Confidentialité, co-création, droit de propriété : Il faut des règles  

Fréquentés par des professionnels, indépendants ou salariés, les tiers lieux n’échappent ni au droit du travail, ni à celui du commerce. Encore faut-il en connaître et en rappeler les règles. Et dans le cas de la co-création de produits ou de services, en imaginer peut-être de nouvelles…

Les tiers lieux, un nouvel imbroglio juridique autour des technologies de l’information et de leurs usages ? L’avocate à la cour Garance Mathias, du cabinet éponyme, est intervenue lors de la conférence sur les Tiers Lieux pour rassurer l’assistance. « Il y a de nombreuses dispositions, dans le droit du travail, et dans les règlements intérieurs des entreprises, qui encadrent très  bien la présence de salariés dans des espaces de co-working. Encore faut-il rappeler ces règles, autour de la confidentialité des données, des échanges ou encore, de la totale subordination du salarié à son employeur pendant ses heures de travail. Ce qui signifie que le produit de sa participation à des activités collectives appartient à l’entreprise ».

Le sujet est plus délicat pour les starts-up qui naissent dans ces tiers lieux. Elles sont souvent démunies de règlements intérieurs et, portées par la convivialité des lieux, assez peu prudentes quand à la proximité d’autres personnes dans ces espaces.
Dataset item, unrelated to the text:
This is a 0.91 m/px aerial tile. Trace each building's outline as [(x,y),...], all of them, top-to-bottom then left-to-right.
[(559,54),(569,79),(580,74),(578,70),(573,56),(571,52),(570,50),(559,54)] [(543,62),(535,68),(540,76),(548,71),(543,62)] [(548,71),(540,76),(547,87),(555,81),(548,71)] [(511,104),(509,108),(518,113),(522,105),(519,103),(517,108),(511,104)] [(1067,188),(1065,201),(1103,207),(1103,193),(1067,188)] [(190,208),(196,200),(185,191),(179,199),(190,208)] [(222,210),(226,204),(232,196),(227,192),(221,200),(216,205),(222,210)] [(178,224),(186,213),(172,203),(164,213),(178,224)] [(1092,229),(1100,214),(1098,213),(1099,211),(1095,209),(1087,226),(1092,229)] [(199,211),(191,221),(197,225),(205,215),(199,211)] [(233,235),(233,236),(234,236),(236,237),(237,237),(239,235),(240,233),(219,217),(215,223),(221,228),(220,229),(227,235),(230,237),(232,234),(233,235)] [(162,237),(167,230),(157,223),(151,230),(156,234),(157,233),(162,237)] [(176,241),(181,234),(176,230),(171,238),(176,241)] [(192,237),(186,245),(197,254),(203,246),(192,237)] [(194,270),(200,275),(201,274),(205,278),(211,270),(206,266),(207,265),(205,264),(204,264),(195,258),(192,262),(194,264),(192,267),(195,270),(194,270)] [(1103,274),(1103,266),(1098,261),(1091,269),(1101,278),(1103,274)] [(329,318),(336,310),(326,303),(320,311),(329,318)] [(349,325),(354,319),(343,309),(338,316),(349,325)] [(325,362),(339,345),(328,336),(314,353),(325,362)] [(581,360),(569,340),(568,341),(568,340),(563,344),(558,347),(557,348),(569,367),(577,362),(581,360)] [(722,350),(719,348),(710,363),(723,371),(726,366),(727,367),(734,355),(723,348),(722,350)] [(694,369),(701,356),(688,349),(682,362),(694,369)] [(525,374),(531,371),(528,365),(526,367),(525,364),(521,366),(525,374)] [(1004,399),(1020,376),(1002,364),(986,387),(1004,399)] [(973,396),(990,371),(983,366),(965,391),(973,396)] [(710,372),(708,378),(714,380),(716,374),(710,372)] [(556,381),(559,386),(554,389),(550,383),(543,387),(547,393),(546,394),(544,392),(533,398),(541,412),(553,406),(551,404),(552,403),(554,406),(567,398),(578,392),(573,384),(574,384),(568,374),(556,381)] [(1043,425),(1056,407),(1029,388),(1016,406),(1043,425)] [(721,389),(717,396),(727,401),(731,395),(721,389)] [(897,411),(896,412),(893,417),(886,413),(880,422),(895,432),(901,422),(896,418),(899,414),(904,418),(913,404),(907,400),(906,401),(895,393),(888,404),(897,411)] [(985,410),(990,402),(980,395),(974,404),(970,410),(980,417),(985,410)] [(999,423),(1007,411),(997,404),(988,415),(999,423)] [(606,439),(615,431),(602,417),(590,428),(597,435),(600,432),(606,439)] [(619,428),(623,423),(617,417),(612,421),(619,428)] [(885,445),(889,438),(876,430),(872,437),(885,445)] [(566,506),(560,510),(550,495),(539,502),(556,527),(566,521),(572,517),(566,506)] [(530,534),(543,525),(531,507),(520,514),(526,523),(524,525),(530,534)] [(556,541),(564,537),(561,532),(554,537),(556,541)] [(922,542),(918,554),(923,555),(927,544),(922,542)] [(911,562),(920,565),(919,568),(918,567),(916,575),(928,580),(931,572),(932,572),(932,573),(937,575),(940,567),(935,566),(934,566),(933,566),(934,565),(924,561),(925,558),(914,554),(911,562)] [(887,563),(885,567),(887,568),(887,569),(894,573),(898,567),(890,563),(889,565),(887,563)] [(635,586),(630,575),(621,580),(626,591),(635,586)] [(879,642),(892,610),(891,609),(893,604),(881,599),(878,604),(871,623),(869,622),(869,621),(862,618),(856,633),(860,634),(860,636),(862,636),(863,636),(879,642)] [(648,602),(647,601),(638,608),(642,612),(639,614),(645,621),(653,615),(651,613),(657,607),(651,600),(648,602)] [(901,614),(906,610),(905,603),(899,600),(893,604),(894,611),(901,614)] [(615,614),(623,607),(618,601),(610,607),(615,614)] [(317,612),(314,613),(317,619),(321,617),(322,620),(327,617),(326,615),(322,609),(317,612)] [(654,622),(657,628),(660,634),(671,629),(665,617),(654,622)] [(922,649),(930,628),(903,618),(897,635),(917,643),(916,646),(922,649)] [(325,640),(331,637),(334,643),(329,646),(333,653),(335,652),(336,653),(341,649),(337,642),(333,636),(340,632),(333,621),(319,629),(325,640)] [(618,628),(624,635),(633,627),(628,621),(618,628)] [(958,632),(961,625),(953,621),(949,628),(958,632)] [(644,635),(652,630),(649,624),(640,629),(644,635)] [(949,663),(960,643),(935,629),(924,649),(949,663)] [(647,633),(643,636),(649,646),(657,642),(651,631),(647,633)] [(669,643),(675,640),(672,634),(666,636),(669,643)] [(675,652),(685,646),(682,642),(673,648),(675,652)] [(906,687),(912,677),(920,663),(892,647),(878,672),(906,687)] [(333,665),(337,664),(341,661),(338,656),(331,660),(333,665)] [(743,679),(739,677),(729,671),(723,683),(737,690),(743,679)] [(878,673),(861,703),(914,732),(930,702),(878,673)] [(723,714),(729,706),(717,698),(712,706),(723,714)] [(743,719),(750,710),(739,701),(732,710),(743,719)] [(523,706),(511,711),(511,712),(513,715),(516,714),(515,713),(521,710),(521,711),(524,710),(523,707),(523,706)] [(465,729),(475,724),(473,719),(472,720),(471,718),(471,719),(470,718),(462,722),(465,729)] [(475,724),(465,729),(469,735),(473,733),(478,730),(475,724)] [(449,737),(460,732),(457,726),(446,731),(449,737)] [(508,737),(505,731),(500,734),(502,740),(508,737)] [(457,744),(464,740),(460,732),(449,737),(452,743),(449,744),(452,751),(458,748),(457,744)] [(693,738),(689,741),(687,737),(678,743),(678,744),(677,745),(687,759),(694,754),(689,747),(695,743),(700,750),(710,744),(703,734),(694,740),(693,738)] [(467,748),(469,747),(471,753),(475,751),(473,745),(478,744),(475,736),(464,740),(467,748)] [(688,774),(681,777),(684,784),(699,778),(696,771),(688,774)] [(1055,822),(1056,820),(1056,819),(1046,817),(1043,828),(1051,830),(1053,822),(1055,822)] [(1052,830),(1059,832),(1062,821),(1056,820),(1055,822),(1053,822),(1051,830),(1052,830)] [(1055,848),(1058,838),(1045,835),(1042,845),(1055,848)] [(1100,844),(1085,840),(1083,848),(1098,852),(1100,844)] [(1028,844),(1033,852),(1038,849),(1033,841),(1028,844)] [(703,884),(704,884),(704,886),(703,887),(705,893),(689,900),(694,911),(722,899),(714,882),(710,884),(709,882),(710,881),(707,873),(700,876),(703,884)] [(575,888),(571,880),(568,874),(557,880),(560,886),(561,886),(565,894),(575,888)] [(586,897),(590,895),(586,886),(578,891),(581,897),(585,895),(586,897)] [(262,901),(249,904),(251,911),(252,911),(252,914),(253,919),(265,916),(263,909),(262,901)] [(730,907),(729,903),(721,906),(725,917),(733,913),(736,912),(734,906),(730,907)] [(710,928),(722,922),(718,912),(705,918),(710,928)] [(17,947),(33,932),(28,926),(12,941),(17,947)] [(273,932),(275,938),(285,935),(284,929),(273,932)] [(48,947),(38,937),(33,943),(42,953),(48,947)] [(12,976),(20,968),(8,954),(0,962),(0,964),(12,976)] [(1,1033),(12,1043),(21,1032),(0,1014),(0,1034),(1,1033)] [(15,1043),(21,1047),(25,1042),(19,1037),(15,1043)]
Jusqu’à ce qu’un problème surgisse. Jean Dussetour, PDG fondateur de Headoo, en a vécu l’expérience : « Nous avons failli avoir un grave problème de confidentialité sur une grosse affaire, très importante pour le décollage de notre société de picture marketing. Heureusement, nous avons pu éviter le pire. Mais nous nous sommes rendu compte à cette occasion, que même un voisin d’espace bienveillant à notre égard, pouvait nous nuire en répétant nos propos auprès d’un concurrent potentiel. Alors nous avons déménagé et pris des locaux bien à nous ».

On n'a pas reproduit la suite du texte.